*** Opening of SOURCE DATA ***
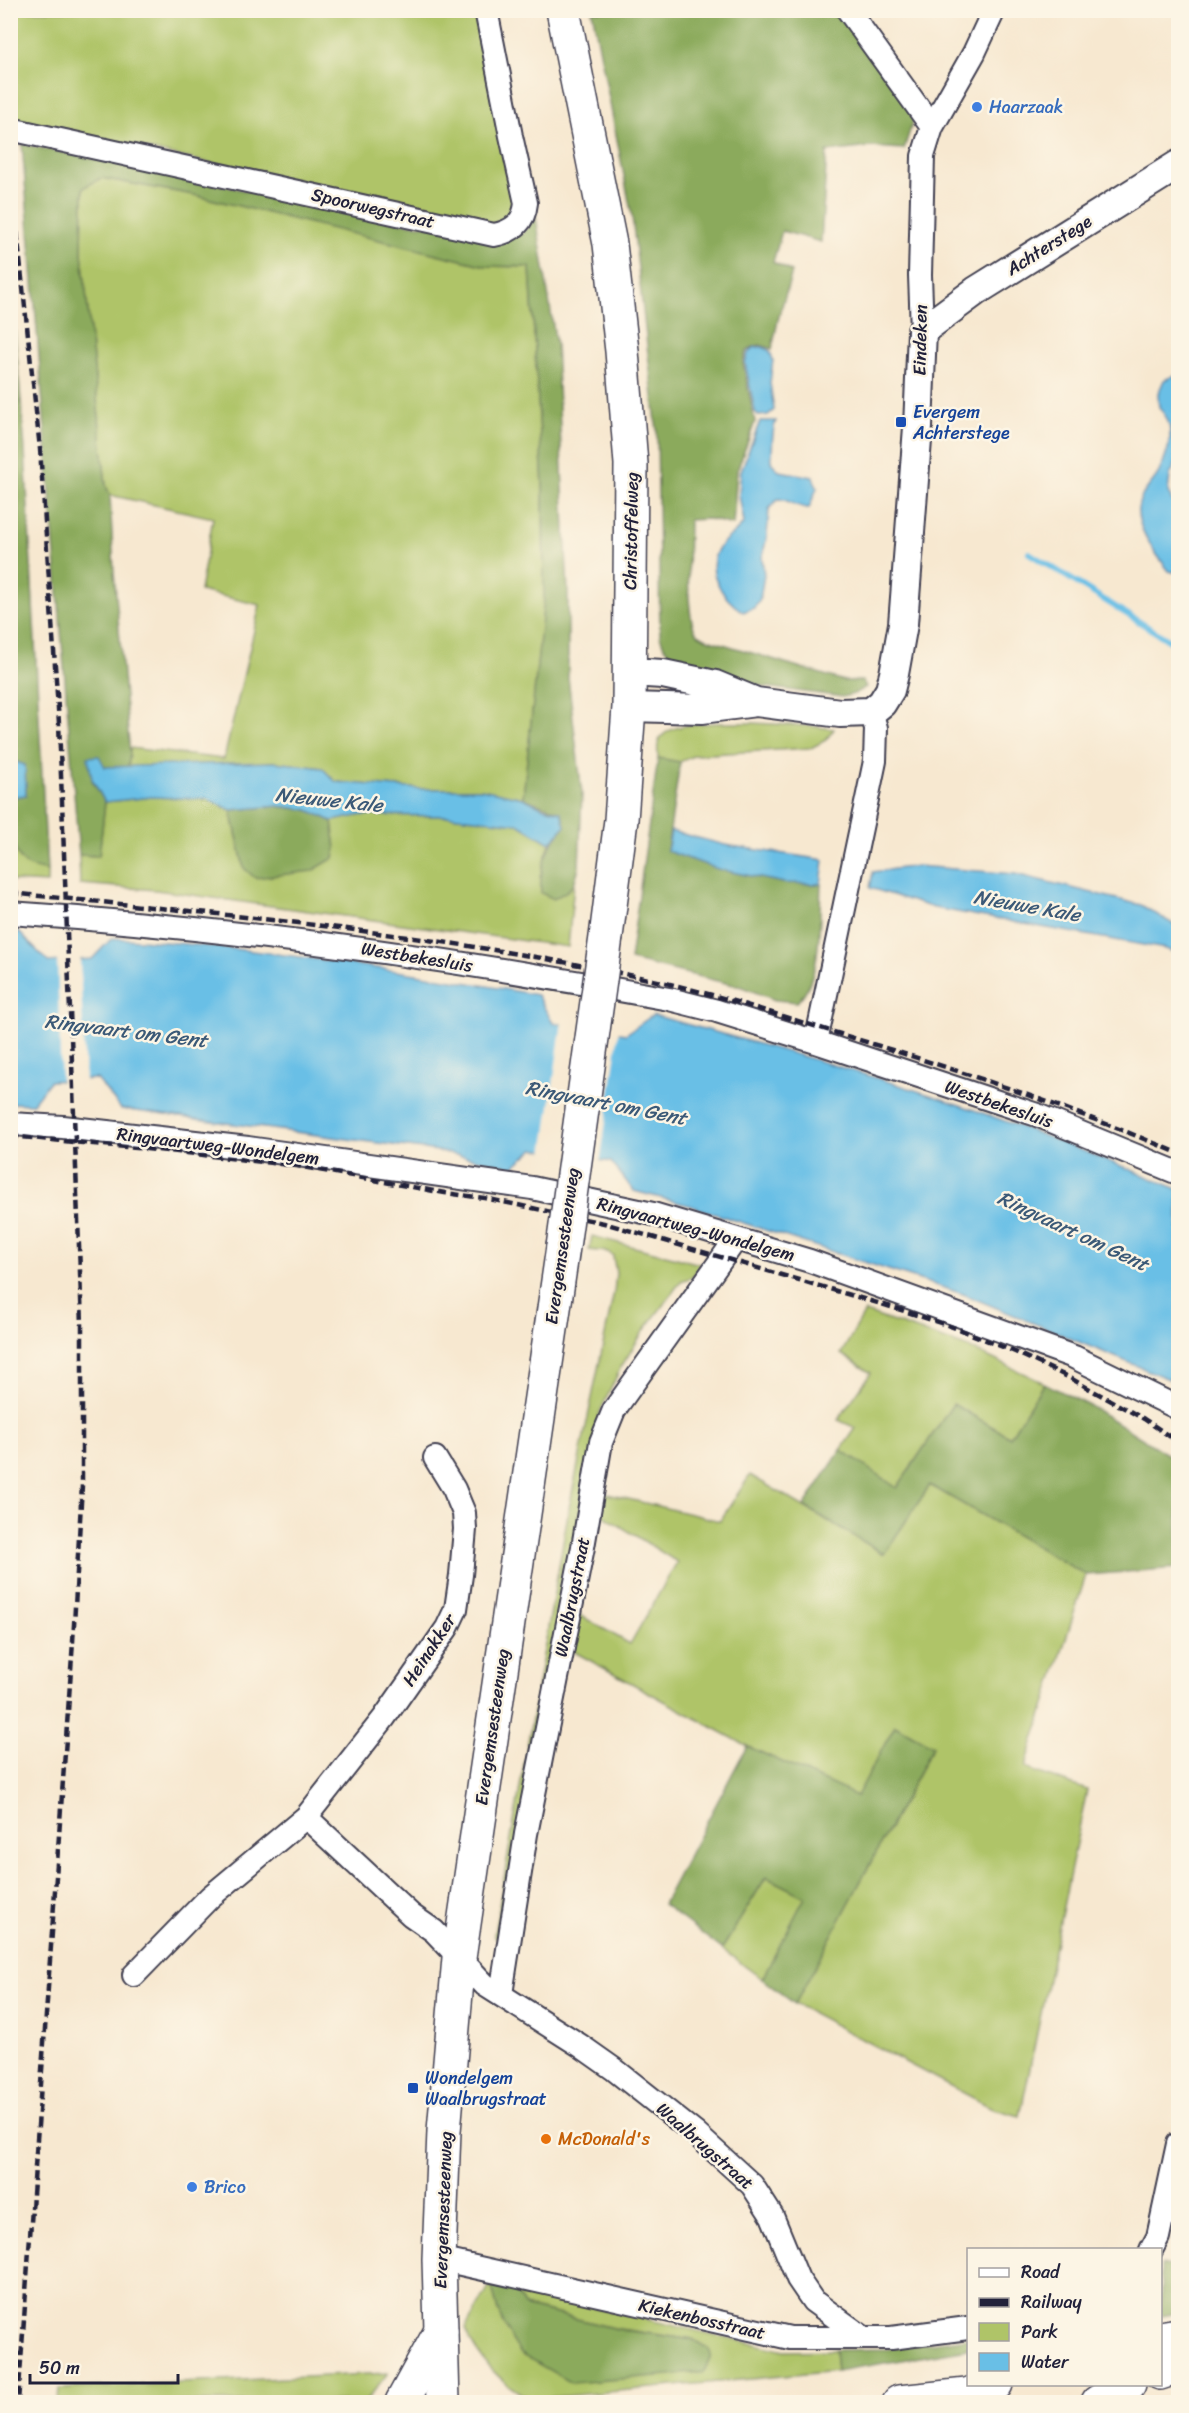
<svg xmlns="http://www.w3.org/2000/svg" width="1189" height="2413" viewBox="0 0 1189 2413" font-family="Sriracha,sans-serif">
	<rect width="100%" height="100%" fill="#fcf5e5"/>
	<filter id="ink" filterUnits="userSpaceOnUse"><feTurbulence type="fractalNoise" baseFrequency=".0167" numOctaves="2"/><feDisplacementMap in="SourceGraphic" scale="12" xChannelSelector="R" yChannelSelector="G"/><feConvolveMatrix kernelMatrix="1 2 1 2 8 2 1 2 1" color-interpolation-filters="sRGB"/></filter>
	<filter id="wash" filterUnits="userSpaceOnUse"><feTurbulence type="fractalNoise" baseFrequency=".008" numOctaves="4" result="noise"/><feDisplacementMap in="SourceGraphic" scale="24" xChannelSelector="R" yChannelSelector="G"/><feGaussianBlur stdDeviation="1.35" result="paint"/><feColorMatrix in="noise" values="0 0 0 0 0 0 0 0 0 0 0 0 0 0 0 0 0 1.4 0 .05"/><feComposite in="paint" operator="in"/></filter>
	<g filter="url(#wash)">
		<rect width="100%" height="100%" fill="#f7e8d0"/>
		<!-- green -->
		<path fill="#afc468" stroke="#687352" stroke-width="1.5" d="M 10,11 L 474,11 L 514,204 L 506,219 L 491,225 L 15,120 L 11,88 Z
			M 101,178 L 194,195 L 486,266 L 530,267 L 543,485 L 544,599 L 523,798 L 481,789 L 421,789 L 336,782 L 322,768 L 275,762 L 128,767 L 130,748 L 224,759 L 260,605 L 200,591 L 213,518 L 110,495 L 106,486 L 82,253 L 83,188 Z
			M 753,723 L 811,726 L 834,729 L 826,740 L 811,748 L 695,755 L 680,762 L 658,758 C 658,754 657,748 658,744 C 663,717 732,724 753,723 Z
			M 11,797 L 14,797 L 13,834 L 25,864 L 47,871 L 47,883 L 11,881 Z
			M 152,797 L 208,799 L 231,810 L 244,868 L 336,849 L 332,821 L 362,815 L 450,816 L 518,824 L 550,843 L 540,877 L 567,891 L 574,884 L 568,947 L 156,890 L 80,884 L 79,855 L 99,856 L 105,802 Z
			M 592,1236 L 700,1264 L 693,1277 L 681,1281 L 641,1335 L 621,1367 L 600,1412 L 499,1940 L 494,1935 L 569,1508 L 614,1292 L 616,1273 L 613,1256 L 608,1252 L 589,1250 Z
			M 865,1312 L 972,1349 L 1044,1383 L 1010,1437 L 953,1404 L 897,1488 L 841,1450 L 856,1428 L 838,1420 L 871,1373 L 841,1354 Z
			M 750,1475 L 884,1554 L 930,1485 L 1086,1575 L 1025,1768 L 1087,1790 L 1020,2116 L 994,2109 L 795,2004 L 933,1746 L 895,1725 L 857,1797 L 747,1746 L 569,1649 L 576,1613 L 630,1644 L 677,1562 L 598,1512 L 603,1493 L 720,1521 Z
			M 766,1877 L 806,1897 L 762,1979 L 722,1949 Z
			M 491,2283 L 498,2311 L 694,2340 L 617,2329 L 524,2306 L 514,2289 L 785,2351 L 835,2350 L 837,2371 L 532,2399 C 505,2388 476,2357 465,2329 Z
			M 388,2373 L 365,2402 L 58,2402 L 59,2389 Z"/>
		<!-- forest -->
		<path fill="#8baa5c" stroke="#56664c" stroke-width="1.5" d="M 592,11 L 833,11 L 853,32 L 915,115 L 904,149 L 871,147 L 827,152 L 821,242 L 782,231 L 773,262 L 792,272 L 778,320 L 772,349 L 760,345 L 753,347 L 746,352 L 743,363 L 755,422 L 737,471 L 733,525 L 709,519 L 689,520 C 689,541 685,617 696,632 C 698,635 704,637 707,639 L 844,681 L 863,681 L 866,687 L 854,694 L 843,697 L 766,687 L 699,669 L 674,658 L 664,647 L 660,636 L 657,431 L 632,217 Z
			M 22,144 L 403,223 L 522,234 L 536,217 L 556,344 L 568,592 L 568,677 L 582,793 L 579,867 L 574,884 L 567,891 L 554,899 L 541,893 C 539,865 547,846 565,826 L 561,812 L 523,798 L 544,599 L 543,485 L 530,267 L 486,266 L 194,195 L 101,178 L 83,188 L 82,253 L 106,486 L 110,495 L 114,572 L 130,754 L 128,767 L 105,767 L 92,780 L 105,802 L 99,856 L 79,855 Z
			M 11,283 L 25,449 L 47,871 C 40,869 29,868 24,863 C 7,848 13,816 14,797 L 26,795 L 25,765 L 11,760 L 10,746 L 15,746 L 10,686 Z
			M 658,758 L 680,762 L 667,851 L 718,869 L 784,883 L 821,884 C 819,920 823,977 797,1002 L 775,1000 L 742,987 L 630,960 Z
			M 278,806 L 308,810 L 332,821 L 336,849 L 334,858 L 312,871 L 255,878 L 244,868 L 231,810 Z
			M 1044,1383 L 1092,1407 L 1178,1461 L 1178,1568 L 1086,1575 L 930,1485 L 884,1554 L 804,1506 L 841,1450 L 897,1488 L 953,1404 L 1010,1437 Z
			M 895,1725 L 933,1746 L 795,2004 L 762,1979 L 805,1897 L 766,1877 L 722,1949 L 663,1904 L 747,1746 L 857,1796 Z
			M 1161,2265 L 1178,2269 L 1178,2313 L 1161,2316 Z
			M 491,2283 L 514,2289 L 524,2306 L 617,2329 L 694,2340 L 709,2349 L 711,2355 L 704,2372 L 572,2383 L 521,2354 L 512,2340 L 498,2311 Z
			M 968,2338 L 968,2349 L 837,2371 L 835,2350 L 888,2349 Z"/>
		<!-- water -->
		<path fill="#69bfe6" stroke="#467090" stroke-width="1.5" d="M 755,347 L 763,347 L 770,351 L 773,360 L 770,383 L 774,410 L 768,415 L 759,416 L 755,412 L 745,363 L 748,353 Z
			M 1178,374 L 1178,460 L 1170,475 L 1168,492 L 1178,514 L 1178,573 L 1169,571 C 1157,556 1136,528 1138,509 C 1139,494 1152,485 1159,472 C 1169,451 1178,426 1159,408 L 1158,394 L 1164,380 Z
			M 760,421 L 776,421 C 770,435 774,448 771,462 L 779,471 L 813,477 L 817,488 L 809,508 C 797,508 789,499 778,499 L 769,509 L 767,536 L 762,558 L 764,575 L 760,599 L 754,608 L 743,612 C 722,598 702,569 721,545 C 728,536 738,532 744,522 L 739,495 L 741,471 Z
			M 99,756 L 105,767 L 275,762 L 322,768 L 336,782 L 421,789 L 481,789 L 523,798 L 544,808 L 561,812 L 565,826 L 550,843 L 518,824 L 450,816 L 362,815 L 332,821 L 308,810 L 278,806 L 231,810 L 208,799 L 152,797 L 105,802 L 92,779 L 88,757 Z
			M 10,760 L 25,765 L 26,795 L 11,797 Z
			M 671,831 L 725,845 L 824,860 L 821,884 L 784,883 L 718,869 L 667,851 Z
			M 917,866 L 1015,874 L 1141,905 L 1178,927 L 1178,954 L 1166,949 L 934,908 L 870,888 L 873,872 Z
			M 10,930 L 17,930 L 48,962 L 92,959 L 112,938 C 254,947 396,969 537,995 L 553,1023 L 626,1034 L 653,1015 C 754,1043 855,1069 954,1103 C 1030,1129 1104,1159 1178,1189 L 1178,1383 L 963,1294 L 688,1205 L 634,1191 L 611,1162 L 534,1149 L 513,1167 L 438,1151 L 121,1109 L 97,1079 L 50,1081 L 32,1104 L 11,1103 Z"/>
		<!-- pier -->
		<path fill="#f7e8d0" d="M 80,957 L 85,1083 L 61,1084 L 57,958 Z
			M 562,1021 L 619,1030 L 600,1164 L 543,1154 Z"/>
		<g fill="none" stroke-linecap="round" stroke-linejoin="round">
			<!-- stream -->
			<path stroke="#69bfe6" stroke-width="6" d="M 1029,553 L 1178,646"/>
		</g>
	</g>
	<g filter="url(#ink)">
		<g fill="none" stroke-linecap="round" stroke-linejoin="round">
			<defs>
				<path id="minor" d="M 848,10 L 932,127
					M 10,129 L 494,235 C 513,231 524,223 526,203 L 511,136 L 486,10
					M 922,331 L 920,275 L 923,156 L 932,127 L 974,53 L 994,10
					M 10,913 C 232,928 451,958 669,999 L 717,1011 L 816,1042 L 1037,1115 L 1178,1173
					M 816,1042 L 875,761 L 876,728 L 871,712
					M 10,1124 L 63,1127 L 248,1148 L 532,1188 L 653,1214 L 810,1261 L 1074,1357 L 1178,1408
					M 306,1817 L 411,1915 L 434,1931 L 485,1985 L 581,2046 L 615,2070 L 696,2134 L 752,2185 L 772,2216 L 798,2279 L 813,2301 L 864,2338
					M 134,1975 L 210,1897 L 306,1817 L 384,1718 L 447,1628 L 456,1609 L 461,1575 L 465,1529 L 464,1513 L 454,1489 L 435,1458
					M 501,1994 L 526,1834 L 583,1547 L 601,1442 L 614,1410 L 736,1239
					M 1151,2250 L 1158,2237 L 1178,2144
					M 439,2259 L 790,2338 L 891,2338 L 968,2328"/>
				<path id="tertiary" d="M 629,672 L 663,674 L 715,685 L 756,702
					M 629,707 L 702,709 L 756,702 L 840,713 L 871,712 L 882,703 L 890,690 L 894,674 L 903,624 L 918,427 L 922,331 L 976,291 L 1178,165"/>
				<path id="secondary" d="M 563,10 L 610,244 L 622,351 L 631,464 L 629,707 L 621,820 L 606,937
					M 443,2402 L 439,2259 L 444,2131 L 459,1958 L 563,1247"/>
				<path id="trunk" d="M 1160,2338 L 1178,2335
					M 1160,2373 L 1178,2367
					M 402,2402 L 441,2331
					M 899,2402 L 967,2395 L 996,2384
					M 1098,2402 L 1129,2384"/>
			</defs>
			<!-- minor casing -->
			<use href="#minor" stroke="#424051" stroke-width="26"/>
			<!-- tertiary casing -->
			<use href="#tertiary" stroke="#424051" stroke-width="32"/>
			<!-- secondary casing -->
			<use href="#secondary" stroke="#424051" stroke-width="36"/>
			<!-- trunk casing -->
			<use href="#trunk" stroke="#424051" stroke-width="36"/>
			<!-- minor -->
			<use href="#minor" stroke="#fff" stroke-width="22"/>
			<!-- tertiary -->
			<use href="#tertiary" stroke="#fff" stroke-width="28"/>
			<!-- secondary -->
			<use href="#secondary" stroke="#fff" stroke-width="33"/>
			<!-- trunk -->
			<use href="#trunk" stroke="#fff" stroke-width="33"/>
			<!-- rail -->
			<path stroke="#22223b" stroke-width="4.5" stroke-dasharray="9 4.5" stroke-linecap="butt" d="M 10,165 L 40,449 L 59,723 L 82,1324 L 82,1485 L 73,1642 L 18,2402
				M 10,893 C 221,914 432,933 639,977 C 707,991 771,1013 837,1033 C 952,1068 1067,1106 1178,1153
				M 10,1136 L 178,1152 L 297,1166 L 445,1193 L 484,1198 L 604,1223 L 898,1309 L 959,1329 L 1015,1352 L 1070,1378 L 1144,1419 L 1178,1442"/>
			<defs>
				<path id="secondary-bridge" d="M 563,1247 L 606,937"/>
			</defs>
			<!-- secondary-bridge casing -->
			<use href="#secondary-bridge" stroke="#424051" stroke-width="36" stroke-linecap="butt"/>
			<!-- secondary-bridge -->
			<use href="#secondary-bridge" stroke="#fff" stroke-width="33"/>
		</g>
	</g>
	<!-- markers -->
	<g fill="#3f7fe0" stroke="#fcf5e5" stroke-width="2">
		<circle cx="977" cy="107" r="6"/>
		<circle cx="192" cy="2187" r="6"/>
	</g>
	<g fill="#1a4fb4" stroke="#fcf5e5" stroke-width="2">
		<rect x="895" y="416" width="12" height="12" rx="3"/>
		<rect x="407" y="2082" width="12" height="12" rx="3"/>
	</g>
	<circle fill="#e8710a" stroke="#fcf5e5" stroke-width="2" cx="546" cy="2139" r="6"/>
	<g text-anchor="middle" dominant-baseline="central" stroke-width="5" stroke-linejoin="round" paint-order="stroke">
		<!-- shop labels -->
		<g font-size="18" fill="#366cbe" stroke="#fcf5e5" text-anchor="start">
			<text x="989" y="107">Haarzaak</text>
			<text x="204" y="2187">Brico</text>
		</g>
		<!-- street labels -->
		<g font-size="18" fill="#22223b" stroke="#fcf5e5">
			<text transform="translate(373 208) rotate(13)">Spoorwegstraat</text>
			<text transform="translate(1049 245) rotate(-32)">Achterstege</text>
			<text transform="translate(920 340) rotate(-89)">Eindeken</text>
			<text transform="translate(631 531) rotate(-89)">Christoffelweg</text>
			<text transform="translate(417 957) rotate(9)">Westbekesluis</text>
			<text transform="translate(999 1104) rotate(19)">Westbekesluis</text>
			<text transform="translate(218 1146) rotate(7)">Ringvaartweg-Wondelgem</text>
			<text transform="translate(696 1229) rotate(15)">Ringvaartweg-Wondelgem</text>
			<text transform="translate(562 1246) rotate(-82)">Evergemsesteenweg</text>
			<text transform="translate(572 1597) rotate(-79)">Waalbrugstraat</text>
			<text transform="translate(429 1650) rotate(-57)">Heinakker</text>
			<text transform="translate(492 1727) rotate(-82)">Evergemsesteenweg</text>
			<text transform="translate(705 2146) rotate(41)">Waalbrugstraat</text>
			<text transform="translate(443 2210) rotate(-88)">Evergemsesteenweg</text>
			<text transform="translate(702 2319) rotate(13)">Kiekenbosstraat</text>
		</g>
		<!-- transit labels -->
		<g font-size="18" fill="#164399" stroke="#fcf5e5" text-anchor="start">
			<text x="913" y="412">Evergem<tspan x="913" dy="21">Achterstege</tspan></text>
			<text x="425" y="2078">Wondelgem<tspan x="425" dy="21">Waalbrugstraat</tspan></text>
		</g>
		<!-- food labels -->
		<g font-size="18" fill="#c56008" stroke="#fcf5e5" text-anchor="start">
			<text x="558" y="2139">McDonald's</text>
		</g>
		<!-- water labels -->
		<g font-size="20" font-style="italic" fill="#3b5977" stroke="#fcf5e5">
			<text transform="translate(329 800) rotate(6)">Nieuwe Kale</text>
			<text transform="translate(1027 906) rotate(10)">Nieuwe Kale</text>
			<text transform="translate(126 1031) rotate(7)">Ringvaart om Gent</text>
			<text transform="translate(606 1103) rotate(11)">Ringvaart om Gent</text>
			<text transform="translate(1073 1231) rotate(25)">Ringvaart om Gent</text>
		</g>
	</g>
	<!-- margin -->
	<rect width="1189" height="2413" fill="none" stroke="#fcf5e5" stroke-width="36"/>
	<!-- legend -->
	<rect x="967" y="2248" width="195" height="138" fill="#fcf5e5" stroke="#a5a1a1" stroke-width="1.5"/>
	<rect x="979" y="2268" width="30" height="9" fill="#ffffff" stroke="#a5a1a1" stroke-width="1.5"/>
	<text x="1021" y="2278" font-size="18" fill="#22223b">Road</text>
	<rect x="979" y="2298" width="30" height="9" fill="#22223b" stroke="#a5a1a1" stroke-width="1.5"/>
	<text x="1021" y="2308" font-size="18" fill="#22223b">Railway</text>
	<rect x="979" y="2323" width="30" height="18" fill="#afc468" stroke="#a5a1a1" stroke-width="1.5"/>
	<text x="1021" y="2338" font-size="18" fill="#22223b">Park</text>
	<rect x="979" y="2353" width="30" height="18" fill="#69bfe6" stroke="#a5a1a1" stroke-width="1.5"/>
	<text x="1021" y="2368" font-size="18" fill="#22223b">Water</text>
	<!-- scale -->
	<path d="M30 2374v9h148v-9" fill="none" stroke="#22223b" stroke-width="3"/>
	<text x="39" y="2374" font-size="18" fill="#22223b" stroke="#fcf5e5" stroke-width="4.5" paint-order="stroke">50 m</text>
</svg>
*** Close of SOURCE DATA ***
YOUR TASK: Respond with one number only: how many lines of the data contain "SourceGraphic".

WRITTEN SOLUTION: 2